Question

If two sides of a triangle are represented by \( 3x^2 - 5xy + 2y^2 = 0 \) and its orthocentre is (2,1), then the equation of the third side is

• A. \( 2x+y-4=0 \)
• B. \( 6x+3y-13=0 \)
• C. \( 8x+4y-17=0 \)
• D. \( 10x+5y-21=0 \)

Hint:

1. Factorize the joint equation of lines to find individual side equations.

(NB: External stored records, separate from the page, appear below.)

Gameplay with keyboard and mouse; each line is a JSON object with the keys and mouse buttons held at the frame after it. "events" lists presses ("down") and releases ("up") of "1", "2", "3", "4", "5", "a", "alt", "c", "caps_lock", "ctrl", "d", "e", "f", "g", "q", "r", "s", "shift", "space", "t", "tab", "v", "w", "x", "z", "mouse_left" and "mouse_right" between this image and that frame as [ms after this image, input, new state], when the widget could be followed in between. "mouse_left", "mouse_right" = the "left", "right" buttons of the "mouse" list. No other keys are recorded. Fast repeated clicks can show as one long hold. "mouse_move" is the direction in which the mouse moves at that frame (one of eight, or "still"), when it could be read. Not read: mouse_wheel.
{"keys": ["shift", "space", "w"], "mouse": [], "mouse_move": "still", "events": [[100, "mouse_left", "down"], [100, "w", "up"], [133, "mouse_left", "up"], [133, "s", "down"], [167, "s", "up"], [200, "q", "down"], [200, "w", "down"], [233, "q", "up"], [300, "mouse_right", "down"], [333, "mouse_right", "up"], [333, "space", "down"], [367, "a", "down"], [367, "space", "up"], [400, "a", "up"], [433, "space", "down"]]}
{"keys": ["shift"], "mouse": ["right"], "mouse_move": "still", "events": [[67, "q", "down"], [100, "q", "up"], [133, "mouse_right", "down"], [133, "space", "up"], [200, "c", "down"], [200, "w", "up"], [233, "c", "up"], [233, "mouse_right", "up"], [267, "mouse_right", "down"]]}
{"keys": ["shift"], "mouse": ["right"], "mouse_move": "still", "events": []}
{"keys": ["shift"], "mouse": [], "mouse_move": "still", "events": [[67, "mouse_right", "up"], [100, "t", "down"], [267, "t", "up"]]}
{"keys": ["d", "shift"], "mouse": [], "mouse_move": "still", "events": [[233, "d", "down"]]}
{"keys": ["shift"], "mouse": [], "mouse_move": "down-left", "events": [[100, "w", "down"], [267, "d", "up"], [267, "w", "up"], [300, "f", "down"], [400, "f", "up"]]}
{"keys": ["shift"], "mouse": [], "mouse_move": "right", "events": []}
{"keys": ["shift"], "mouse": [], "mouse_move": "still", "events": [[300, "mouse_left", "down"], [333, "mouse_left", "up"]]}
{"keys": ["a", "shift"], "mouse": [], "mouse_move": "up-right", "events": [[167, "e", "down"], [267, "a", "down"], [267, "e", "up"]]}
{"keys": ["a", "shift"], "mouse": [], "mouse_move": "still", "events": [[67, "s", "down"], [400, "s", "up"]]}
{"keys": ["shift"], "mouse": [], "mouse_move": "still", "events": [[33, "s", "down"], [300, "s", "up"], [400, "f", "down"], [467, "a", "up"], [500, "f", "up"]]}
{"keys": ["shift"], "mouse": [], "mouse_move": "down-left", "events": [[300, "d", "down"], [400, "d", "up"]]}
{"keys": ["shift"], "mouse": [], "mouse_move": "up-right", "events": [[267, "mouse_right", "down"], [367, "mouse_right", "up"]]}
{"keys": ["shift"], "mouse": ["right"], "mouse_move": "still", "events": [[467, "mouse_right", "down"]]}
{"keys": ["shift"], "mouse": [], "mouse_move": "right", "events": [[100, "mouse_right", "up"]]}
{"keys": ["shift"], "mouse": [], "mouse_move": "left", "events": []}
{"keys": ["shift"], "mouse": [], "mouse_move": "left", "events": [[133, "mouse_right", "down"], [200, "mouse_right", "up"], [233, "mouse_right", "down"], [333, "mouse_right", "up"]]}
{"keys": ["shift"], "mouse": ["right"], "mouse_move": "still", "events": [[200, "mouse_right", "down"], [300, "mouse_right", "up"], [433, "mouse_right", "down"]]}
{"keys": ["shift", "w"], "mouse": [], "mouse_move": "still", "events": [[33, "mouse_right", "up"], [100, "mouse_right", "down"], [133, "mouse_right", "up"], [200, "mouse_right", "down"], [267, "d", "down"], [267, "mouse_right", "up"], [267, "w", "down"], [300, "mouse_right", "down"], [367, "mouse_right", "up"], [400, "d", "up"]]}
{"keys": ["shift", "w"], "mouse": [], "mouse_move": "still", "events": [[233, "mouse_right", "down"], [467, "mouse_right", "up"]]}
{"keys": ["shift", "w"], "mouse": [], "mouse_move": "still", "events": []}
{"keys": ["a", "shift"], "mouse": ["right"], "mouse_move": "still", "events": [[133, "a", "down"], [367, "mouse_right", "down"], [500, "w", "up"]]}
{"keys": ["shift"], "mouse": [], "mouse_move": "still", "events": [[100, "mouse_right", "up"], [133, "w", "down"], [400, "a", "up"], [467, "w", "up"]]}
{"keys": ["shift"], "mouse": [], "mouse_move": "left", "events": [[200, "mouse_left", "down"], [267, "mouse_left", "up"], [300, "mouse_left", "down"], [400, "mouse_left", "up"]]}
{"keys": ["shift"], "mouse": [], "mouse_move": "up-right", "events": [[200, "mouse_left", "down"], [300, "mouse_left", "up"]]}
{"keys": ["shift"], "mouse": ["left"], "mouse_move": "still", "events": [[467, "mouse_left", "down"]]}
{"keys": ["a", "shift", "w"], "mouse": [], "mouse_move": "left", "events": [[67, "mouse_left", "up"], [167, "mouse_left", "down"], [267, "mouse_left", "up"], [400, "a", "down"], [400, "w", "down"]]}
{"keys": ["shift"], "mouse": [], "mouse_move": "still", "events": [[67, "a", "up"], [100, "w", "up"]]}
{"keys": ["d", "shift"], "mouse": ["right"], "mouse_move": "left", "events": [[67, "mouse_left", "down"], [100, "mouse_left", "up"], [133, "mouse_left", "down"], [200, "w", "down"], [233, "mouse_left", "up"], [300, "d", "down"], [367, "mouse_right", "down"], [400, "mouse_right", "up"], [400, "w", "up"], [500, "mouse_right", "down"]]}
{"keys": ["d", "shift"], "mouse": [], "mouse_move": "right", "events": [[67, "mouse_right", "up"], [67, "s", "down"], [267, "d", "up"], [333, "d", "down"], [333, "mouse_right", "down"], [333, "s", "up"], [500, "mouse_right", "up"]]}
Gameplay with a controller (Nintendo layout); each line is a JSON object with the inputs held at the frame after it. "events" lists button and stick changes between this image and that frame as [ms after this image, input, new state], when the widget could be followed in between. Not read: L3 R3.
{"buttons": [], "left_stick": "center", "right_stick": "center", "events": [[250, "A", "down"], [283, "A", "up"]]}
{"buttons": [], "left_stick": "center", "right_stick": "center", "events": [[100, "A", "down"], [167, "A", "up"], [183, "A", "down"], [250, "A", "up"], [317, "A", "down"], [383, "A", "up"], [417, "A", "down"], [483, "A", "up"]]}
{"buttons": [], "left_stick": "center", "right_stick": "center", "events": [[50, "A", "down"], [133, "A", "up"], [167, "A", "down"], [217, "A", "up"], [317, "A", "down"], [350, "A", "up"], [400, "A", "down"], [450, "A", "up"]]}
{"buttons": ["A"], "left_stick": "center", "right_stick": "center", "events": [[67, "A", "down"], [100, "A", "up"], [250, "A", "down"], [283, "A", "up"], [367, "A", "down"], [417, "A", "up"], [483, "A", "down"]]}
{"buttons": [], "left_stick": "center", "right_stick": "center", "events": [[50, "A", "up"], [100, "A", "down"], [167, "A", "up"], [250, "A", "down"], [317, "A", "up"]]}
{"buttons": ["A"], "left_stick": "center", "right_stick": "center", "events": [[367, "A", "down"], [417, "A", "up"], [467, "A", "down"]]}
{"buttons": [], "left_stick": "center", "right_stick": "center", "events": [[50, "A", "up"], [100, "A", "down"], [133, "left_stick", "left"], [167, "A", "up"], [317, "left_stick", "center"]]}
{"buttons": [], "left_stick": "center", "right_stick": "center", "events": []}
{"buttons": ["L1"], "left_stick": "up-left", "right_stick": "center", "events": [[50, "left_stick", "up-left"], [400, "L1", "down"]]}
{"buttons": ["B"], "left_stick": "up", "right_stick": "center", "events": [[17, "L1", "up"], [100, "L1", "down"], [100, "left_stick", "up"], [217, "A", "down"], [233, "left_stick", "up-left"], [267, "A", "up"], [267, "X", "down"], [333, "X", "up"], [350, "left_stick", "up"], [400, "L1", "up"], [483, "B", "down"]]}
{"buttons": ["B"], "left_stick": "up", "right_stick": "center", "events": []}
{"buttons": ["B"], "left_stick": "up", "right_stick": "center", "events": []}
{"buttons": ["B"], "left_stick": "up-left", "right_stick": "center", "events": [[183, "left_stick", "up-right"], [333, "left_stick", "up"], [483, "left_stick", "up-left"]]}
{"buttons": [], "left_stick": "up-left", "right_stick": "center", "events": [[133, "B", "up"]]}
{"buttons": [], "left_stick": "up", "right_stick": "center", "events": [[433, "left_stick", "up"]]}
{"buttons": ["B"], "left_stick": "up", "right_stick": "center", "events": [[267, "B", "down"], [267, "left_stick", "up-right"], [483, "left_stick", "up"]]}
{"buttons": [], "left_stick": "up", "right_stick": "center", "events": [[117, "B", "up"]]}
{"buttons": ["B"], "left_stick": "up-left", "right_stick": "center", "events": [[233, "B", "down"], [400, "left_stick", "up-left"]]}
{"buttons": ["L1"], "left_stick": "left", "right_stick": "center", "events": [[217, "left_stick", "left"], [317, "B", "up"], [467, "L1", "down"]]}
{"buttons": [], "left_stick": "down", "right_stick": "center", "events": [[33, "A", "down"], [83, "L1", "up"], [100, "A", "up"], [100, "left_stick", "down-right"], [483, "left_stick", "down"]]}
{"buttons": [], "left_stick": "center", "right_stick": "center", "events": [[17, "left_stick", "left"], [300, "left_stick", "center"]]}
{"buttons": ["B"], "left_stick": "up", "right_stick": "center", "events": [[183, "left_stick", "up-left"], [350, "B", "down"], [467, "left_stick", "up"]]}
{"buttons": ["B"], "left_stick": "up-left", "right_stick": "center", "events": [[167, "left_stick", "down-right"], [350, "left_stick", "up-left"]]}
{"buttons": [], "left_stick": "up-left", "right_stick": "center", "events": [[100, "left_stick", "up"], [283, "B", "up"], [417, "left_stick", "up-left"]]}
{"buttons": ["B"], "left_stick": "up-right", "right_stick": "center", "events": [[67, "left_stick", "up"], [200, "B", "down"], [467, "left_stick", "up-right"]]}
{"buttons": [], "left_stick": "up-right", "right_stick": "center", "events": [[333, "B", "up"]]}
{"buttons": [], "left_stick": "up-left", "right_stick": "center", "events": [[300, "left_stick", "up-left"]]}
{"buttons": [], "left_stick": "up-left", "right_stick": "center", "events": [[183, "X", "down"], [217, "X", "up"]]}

The intersection is a vertex (often origin). 2. An altitude is perpendicular to a side and passes through the opposite vertex AND the orthocentre. 3. Find vertices B and C by intersecting side lines with corresponding altitudes (derived using the orthocentre). 4. Find the equation of the line BC (the third side).

Answer 1

The Correct Option is D

The joint equation \(3x^2 - 5xy + 2y^2 = 0\) can be factorized: \(3x(x-y) - 2y(x-y) = 0 \implies (3x-2y)(x-y) = 0\).
The two sides are \(L_1: 3x-2y=0\) (slope \(m_1=3/2\)) and \(L_2: x-y=0\) (slope \(m_2=1\)).
Vertex A is the intersection of \(L_1, L_2\), which is (0,0).
Orthocentre H = (2,1).
Altitude from vertex B (on \(L_1\)) to side AC (\(L_2\)): Slope of AC (\(L_2\)) is \(m_2=1\).
Slope of altitude BE is \(-1/1 = -1\).
Equation of altitude BE (through H(2,1), slope -1): \(y-1 = -1(x-2) \implies y-1=-x+2 \implies x+y-3=0\).
Vertex B is intersection of \(L_1: 3x-2y=0\) and BE: \(x+y-3=0 \implies y=3-x\).
\(3x-2(3-x)=0 \implies 3x-6+2x=0 \implies 5x=6 \implies x=6/5\).
So \(y=3-6/5=9/5\).
B = (6/5, 9/5).
Altitude from vertex C (on \(L_2\)) to side AB (\(L_1\)): Slope of AB (\(L_1\)) is \(m_1=3/2\).
Slope of altitude CF is \(-1/(3/2) = -2/3\).
Equation of altitude CF (through H(2,1), slope -2/3): \(y-1 = (-2/3)(x-2) \implies 3y-3=-2x+4 \implies 2x+3y-7=0\).
Vertex C is intersection of \(L_2: x-y=0 \implies x=y\) and CF: \(2x+3y-7=0\).
\(2y+3y-7=0 \implies 5y=7 \implies y=7/5\).
So \(x=7/5\).
C = (7/5, 7/5).
Equation of the third side BC, through B(6/5, 9/5) and C(7/5, 7/5): Slope \(m_{BC} = \frac{9/5 - 7/5}{6/5 - 7/5} = \frac{2/5}{-1/5} = -2\).
Equation: \(y - 7/5 = -2(x - 7/5)\) (using point C) \(y - 7/5 = -2x + 14/5\) Multiply by 5: \(5y - 7 = -10x + 14\) \[10x + 5y - 7 - 14 = 0 \implies 10x + 5y - 21 = 0\] This matches option (4).